FCC Plans Maximum Fine for Television Broadcast of Indecent Material
Wednesday, March 25, 2015

The Federal Communications Commission today announced its intent to fine a television station $325,000 — the maximum penalty available — for airing less than three seconds of a pornographic video on a small portion of the screen during an evening newscast.  The Notice of Apparent Liability is a reminder of the FCC’s continued vigorous enforcement of its obscenity and indecency rules.

On a 6 p.m. news broadcast in July 2012, WDBJ-TV in Roanoke, Va. aired a story about a former adult film star who had joined a local volunteer rescue squad.  The story included less than three seconds of a pornographic video in a box on the side of the screen. WDBJ said that the pornographic video was not visible on the monitors in the station’s editing bay, and therefore management did not see the material before it was broadcast. The WDBJ photojournalist who compiled the footage later said that he had not noticed the pornographic material.

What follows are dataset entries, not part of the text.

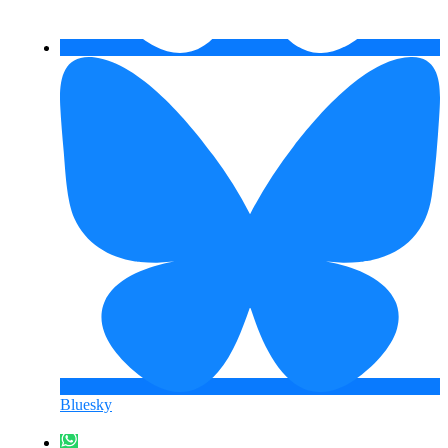
Bluesky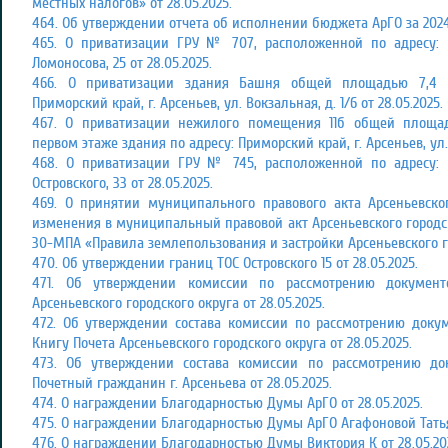
местных налогов» от 28.05.2025.
464. Об утверждении отчета об исполнении бюджета АрГО за 2024 
465. О приватизации ГРУ № 707, расположенной по адресу: П
Ломоносова, 25 от 28.05.2025.
466. О приватизации здания Башня общей площадью 7,4 к
Приморский край, г. Арсеньев, ул. Вокзальная, д. 1/6 от 28.05.2025.
467. О приватизации нежилого помещения 11б общей площад
первом этаже здания по адресу: Приморский край, г. Арсеньев, ул. О
468. О приватизации ГРУ № 745, расположенной по адресу: П
Островского, 33 от 28.05.2025.
469. О принятии муниципального правового акта Арсеньевско
изменения в муниципальный правовой акт Арсеньевского городско
30-МПА «Правила землепользования и застройки Арсеньевского гор
470. Об утверждении границ ТОС Островского 15 от 28.05.2025.
471. Об утверждении комиссии по рассмотрению документ
Арсеньевского городского округа от 28.05.2025.
472. Об утверждении состава комиссии по рассмотрению доку
Книгу Почета Арсеньевского городского округа от 28.05.2025.
473. Об утверждении состава комиссии по рассмотрению до
Почетный гражданин г. Арсеньева от 28.05.2025.
474. О награждении Благодарностью Думы АрГО от 28.05.2025.
475. О награждении Благодарностью Думы АрГО Агафоновой Татья
476. О награждении Благодарностью Думы Виктория К от 28.05.20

WDBJ argued that it did not violate the FCC’s indecency rules because it lacked notice that the Commission would find such fleeting materials to be indecent in the context of a local news broadcast.  The Commission rejected this argument, recognizing that although the material was aired during a “bona fide news program,” the graphic depiction of sexual activity was patently offensive.  The Commission reasoned that “broadcasters cannot show news and sexually explicit images on a split screen and take the position that the latter is not indecent simply because it shares the screen with a news program.” 

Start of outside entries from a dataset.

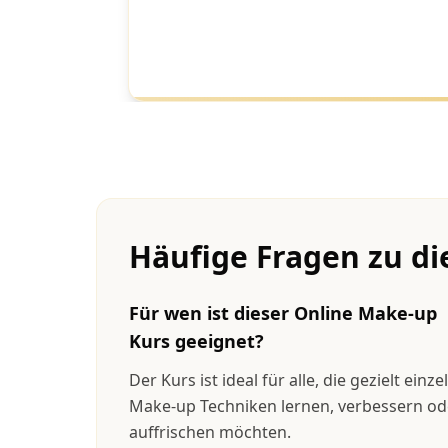
Häufige Fragen zu d
Für wen ist dieser Online Make-up
Kurs geeignet?
Der Kurs ist ideal für alle, die gezielt einze
Make-up Techniken lernen, verbessern od
auffrischen möchten.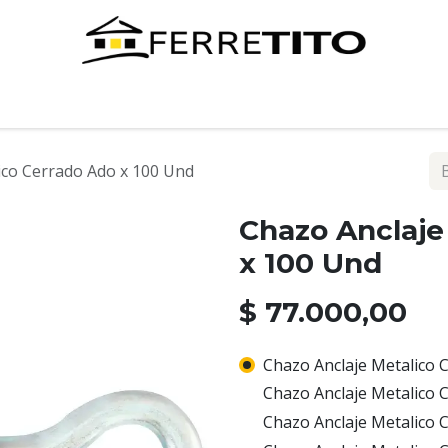
Tienda
Contáctenos
ico Cerrado Ado x 100 Und
Chazo Anclaje
x 100 Und
$
77.000,00
Chazo Anclaje Metalico 
Chazo Anclaje Metalico C
Chazo Anclaje Metalico C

In 2013, the Commission issued a Public Notice, seeking comment on its indecency policy after a 2012 Supreme Court ruling that the Commission had not adequately explained certain fines issued in connection with the broadcast of fleeting expletives.  The Commission has not yet issued an order in that proceeding.  WDBJ argued that the Public Notice barred the FCC’s enforcement action.  The Commission rejected this argument, both because the broadcast occurred months before the FCC issued its public notice, and because the Public Notice states that the FCC’s substantive indecency policy will remain unchanged while the notice is pending.

WDBJ also challenged the constitutionality of the Commission’s indecency policy, contending that technological changes have rendered Pacifica inadequate to justify that Commission’s regulation of indecent speech by broadcast licensees.  The Commission rejected this argument, concluding that Pacifica remains valid, and that “[b]roadcasters are trustees of the public air waves, and we believe that parents should be able to tune into an early evening broadcast without fear that it will expose their children to sexually explicit or other indecent material.”

Particularly noteworthy was the Commission’s decision to propose a fine of $325,000, at the time of the alleged violation the maximum amount available (that cap has since increased to $350,000). The Commission reasoned that the broadcast was “extremely graphic, lewd, and offensive,” and noted that WDBJ’s parent company reported annual revenues of $127.7 million in 2013. 

In a news release accompanying the decision, Travis LeBlanc, chief of the FCC’s Enforcement Bureau, stated that the action “sends a clear signal that there are severe consequences for TV stations that air sexually explicit images when children are likely to be watching.”  The ruling suggests that the Commission will subject broadcasters to large fines for even brief broadcasts of indecency, particularly during times when children are likely to be watching, and that the Commission is unlikely to allow the broadcast of indecent material merely because it took place during a news program.